Table 3 Long-run coefficients based on ARDL models

Following the estimation of long-term coefficients, the error correction model (ECM) based on the ARDL model was formed to estimate the short-term coefficients as part of the third step. In Table 4, all variables other than urbanization increased per capita CO2 emissions in the short term. The coefficient of the error correction term, found to be statistically significant at 1% and close to − 1, indicates that potential shocks could be eliminated within a year. The EKC hypothesis is valid for Turkey in the short term, too.

Table 4 Error correction for the selected ARDL models

CUSUM and CUSUMSQ tests developed by Brown et al. (1975) and respectively applied to consecutive error terms and squares of consecutive error terms were performed to test whether the short- and long-term coefficients obtained from the ARDL models were stable or not. The null hypothesis of both tests showed that no structural change occurred in the estimated coefficients and that the coefficients were stable. In Table 5, the results of these two tests show that the null hypothesis is accepted and finding the coefficients to be stable.

Table 5 Results of the CUSUM and CUSUMSQ tests

Conclusion

This empirical analysis examined the validity of the EKC hypothesis for Turkey from 1974 to 2013 using the ARDL bounds testing. The findings obtained from the bounds testing confirmed the presence of cointegration between CO2 emissions, per capita energy consumption, financial development, industrialization, urbanization, and GDP per capita. After GDP per capita, the most important factors leading to CO2 emissions were, respectively, energy consumption, urbanization, and industrialization in the long term. In the short term, urbanization had no impact on per capita CO2 emissions. Other variables increased CO2 emissions in the short term, too. Financial development increased CO2 emissions to a minimum extent in both the short and long term.

The analysis results confirmed the validity of the EKC hypothesis for Turkey, both in the short and long term. However, the turning points found in the analysis were outside the sample period. Hence, CO2 emissions continued increasing with increasing GDP per capita in Turkey. Different from the finding of Koçak and Şarkgüneşi (2017), the findings of this study support the studies of Bölük and Mert (2015) and Tutulmaz (2015), which found the turning point for Turkey to be outside of the sample period.

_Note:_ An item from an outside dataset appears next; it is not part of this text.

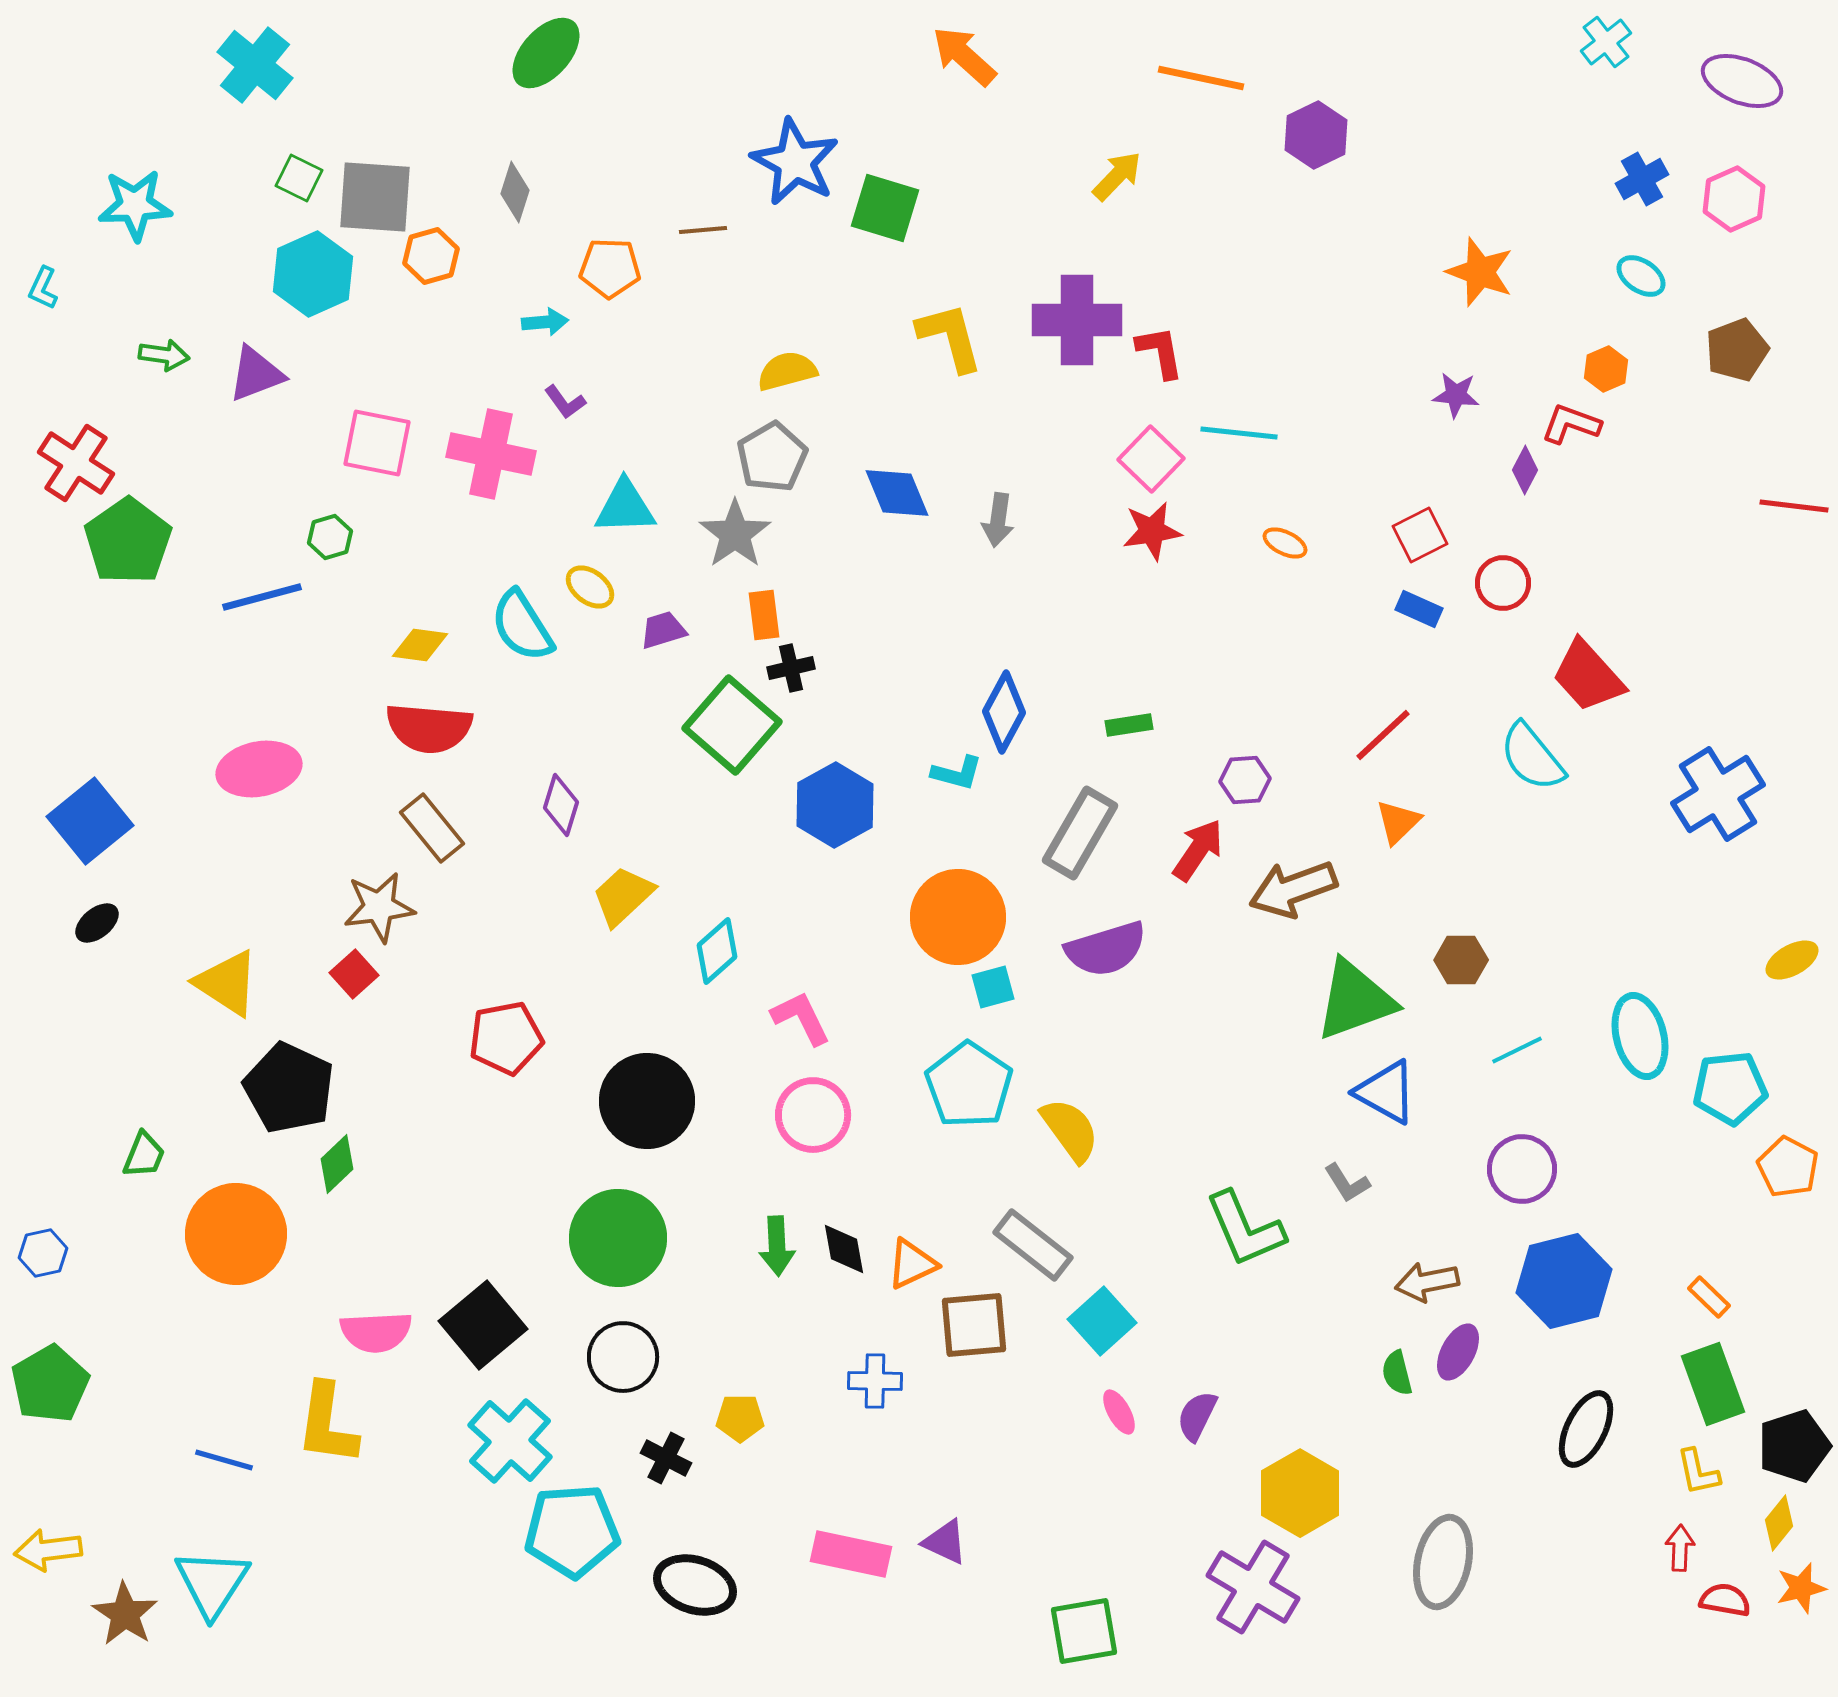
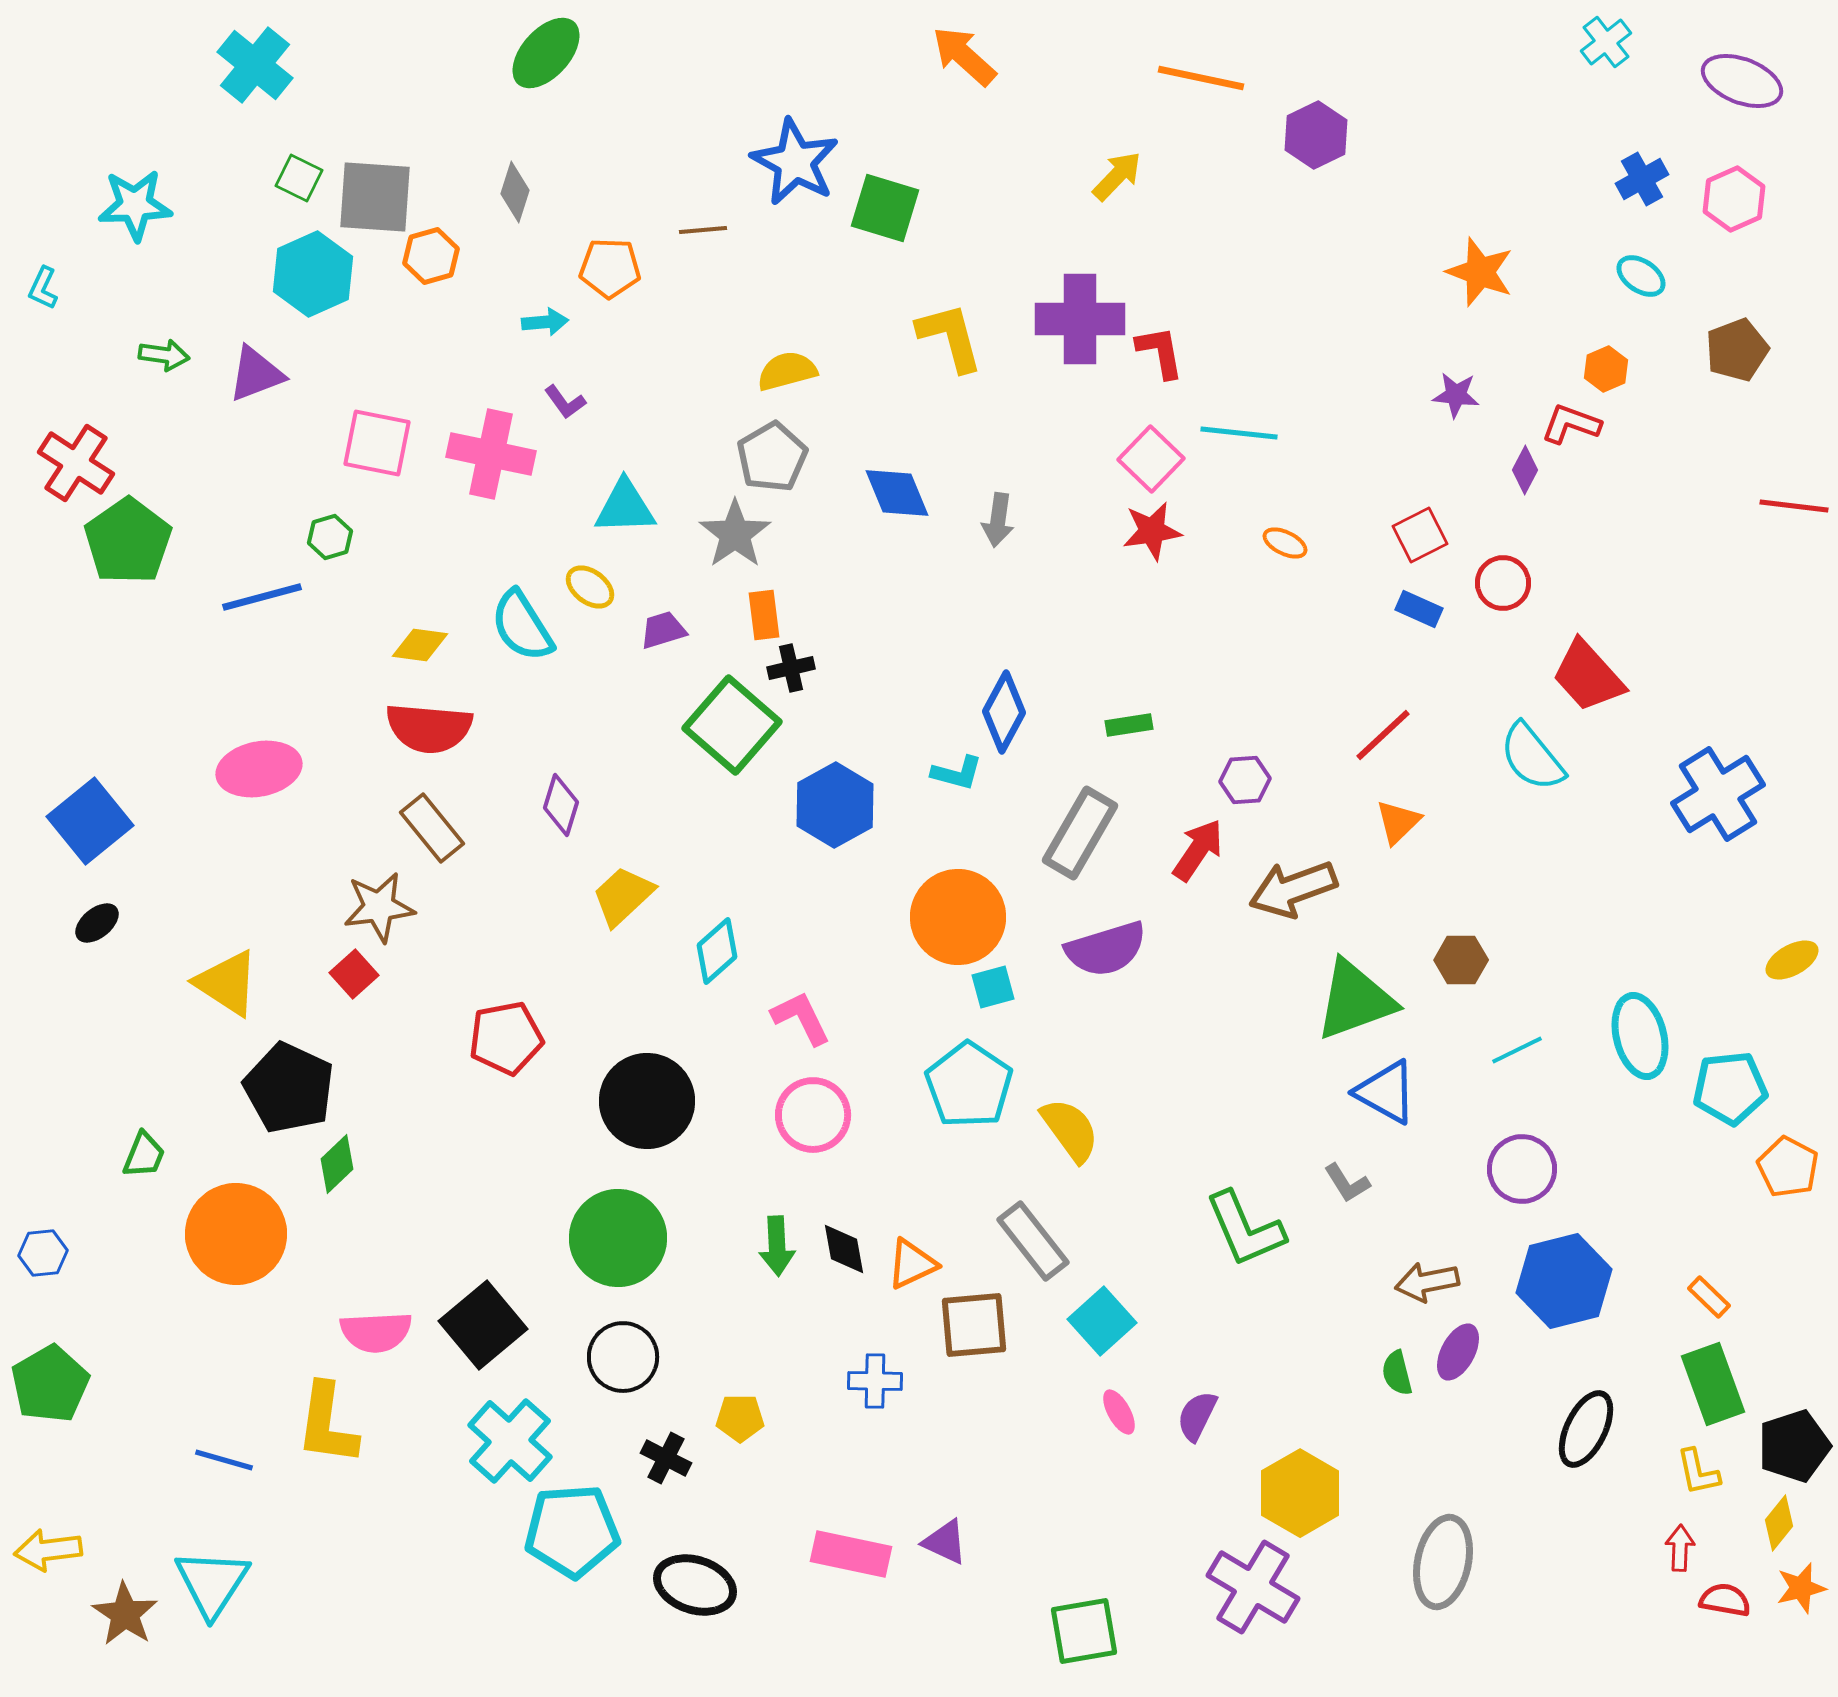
purple cross at (1077, 320): moved 3 px right, 1 px up
gray rectangle at (1033, 1245): moved 4 px up; rotated 14 degrees clockwise
blue hexagon at (43, 1253): rotated 6 degrees clockwise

It is important to reduce CO2 emissions and achieve sustainable development for a country aiming to be a member of the European Union, such as Turkey. The use of old technologies, which cause environmental pollution, during the processes of energy consumption, urbanization, and industrialization should be replaced with the use of environmentally friendly technologies. In Turkey, fossil fuels provide 88.2% of the total energy consumption. Turning to alternative energy resources should reduce the share of fossil fuels (the burning of which leads to environmental pollution) in total energy consumption. Environmental taxes should be imposed to minimize the impact of industrialization and urbanization on the environment. Unplanned urbanization is an important problem in Turkey. Regulations to increase the quality of the environment should be part of any designs for urban transformation.

Finally, if the per capita income is expressed in the purchasing power parity, the results can be based on more robust basis. In this respect, sufficient data were not available in Turkey for time series analysis. As the sufficient data available in the following years, the analysis can be repeated with this direction. In addition, disaggregated energy consumption can be included in the analysis along with industrialization and urbanization in the future research for this country.